▸ **DOCUMENT EXTRACT**:
Although Mary and I “knew” each other from Twitter before, we didn’t get a chance to connect until I met her in person at the Desert Dreams Conference this past spring. Mary was the featured speaker at Desert Dreams, giving a half-day presentation on writing “active” settings.

(In other words, this week, we’ll all get the benefit of conference-quality information, even though I can’t fit you into my suitcase. *grin*)

Before I turn my blog over to Mary, I want to tell you a bit more about why I was so excited to attend her presentation in April. Way back when I was a newbie writer, setting descriptions were my nemesis…

My Struggles with Writing Descriptions

In my first attempt at an original story, I included—I kid you not—several pages of dry “let me tell you everything the character sees” description. Yikes!

Some of the classics and literary novels can get away with languorous, poetic descriptions that call attention to the language itself or that provide static information just for its own sake. Most of us, especially those of us who write genre fiction, can’t make that approach work.

Our readers come for the story, not the language, so they want the story to keep moving. While our readers do appreciate lovely writing and language, we can’t “pause” the storytelling for a paragraph or more of static description. Their imagination wants movies, not a still life painting.

▸ **WRITTEN TASK A**: Copy the passage on writing setting descriptions word for word, starting at "My Struggles with" and ending at "still life painting.".

▸ **LISTED ENTRIES**:
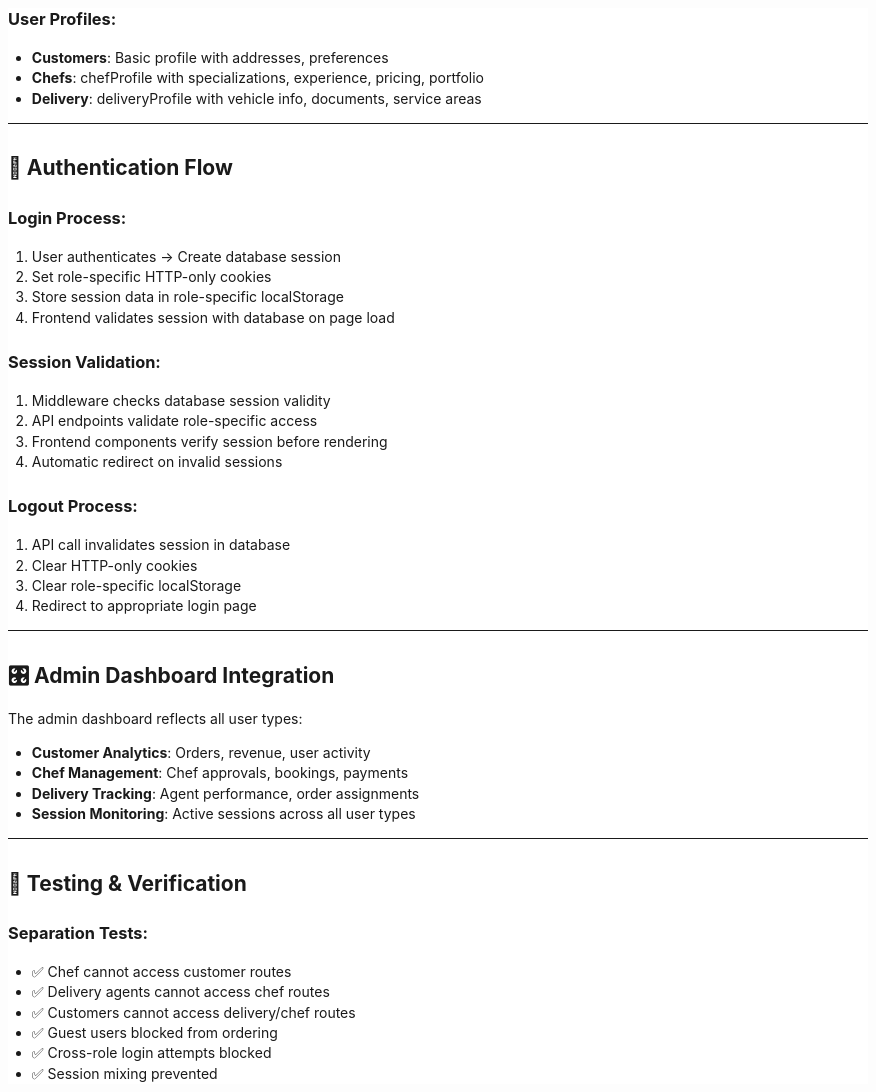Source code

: ### **User Profiles:**
- **Customers**: Basic profile with addresses, preferences
- **Chefs**: chefProfile with specializations, experience, pricing, portfolio
- **Delivery**: deliveryProfile with vehicle info, documents, service areas

---

## 🔄 **Authentication Flow**

### **Login Process:**
1. User authenticates → Create database session
2. Set role-specific HTTP-only cookies 
3. Store session data in role-specific localStorage
4. Frontend validates session with database on page load

### **Session Validation:**
1. Middleware checks database session validity
2. API endpoints validate role-specific access
3. Frontend components verify session before rendering
4. Automatic redirect on invalid sessions

### **Logout Process:**
1. API call invalidates session in database
2. Clear HTTP-only cookies
3. Clear role-specific localStorage
4. Redirect to appropriate login page

---

## 🎛️ **Admin Dashboard Integration**

The admin dashboard reflects all user types:
- **Customer Analytics**: Orders, revenue, user activity
- **Chef Management**: Chef approvals, bookings, payments
- **Delivery Tracking**: Agent performance, order assignments
- **Session Monitoring**: Active sessions across all user types

---

## 🧪 **Testing & Verification**

### **Separation Tests:**
- ✅ Chef cannot access customer routes
- ✅ Delivery agents cannot access chef routes  
- ✅ Customers cannot access delivery/chef routes
- ✅ Guest users blocked from ordering
- ✅ Cross-role login attempts blocked
- ✅ Session mixing prevented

▸ **WRITTEN TASK B**: Rewrite the entries starting at the line that contains "### **Login Process:**" and ending at the last line of the entries, replacing "localStorage" with "sessionStorage" and leaving everything else the same.

▸ **TASK OUTPUT A**:
My Struggles with Writing Descriptions

In my first attempt at an original story, I included—I kid you not—several pages of dry “let me tell you everything the character sees” description. Yikes!

Some of the classics and literary novels can get away with languorous, poetic descriptions that call attention to the language itself or that provide static information just for its own sake. Most of us, especially those of us who write genre fiction, can’t make that approach work.

Our readers come for the story, not the language, so they want the story to keep moving. While our readers do appreciate lovely writing and language, we can’t “pause” the storytelling for a paragraph or more of static description. Their imagination wants movies, not a still life painting.

▸ **TASK OUTPUT B**:
### **Login Process:**
1. User authenticates → Create database session
2. Set role-specific HTTP-only cookies 
3. Store session data in role-specific sessionStorage
4. Frontend validates session with database on page load

### **Session Validation:**
1. Middleware checks database session validity
2. API endpoints validate role-specific access
3. Frontend components verify session before rendering
4. Automatic redirect on invalid sessions

### **Logout Process:**
1. API call invalidates session in database
2. Clear HTTP-only cookies
3. Clear role-specific sessionStorage
4. Redirect to appropriate login page

---

## 🎛️ **Admin Dashboard Integration**

The admin dashboard reflects all user types:
- **Customer Analytics**: Orders, revenue, user activity
- **Chef Management**: Chef approvals, bookings, payments
- **Delivery Tracking**: Agent performance, order assignments
- **Session Monitoring**: Active sessions across all user types

---

## 🧪 **Testing & Verification**

### **Separation Tests:**
- ✅ Chef cannot access customer routes
- ✅ Delivery agents cannot access chef routes  
- ✅ Customers cannot access delivery/chef routes
- ✅ Guest users blocked from ordering
- ✅ Cross-role login attempts blocked
- ✅ Session mixing prevented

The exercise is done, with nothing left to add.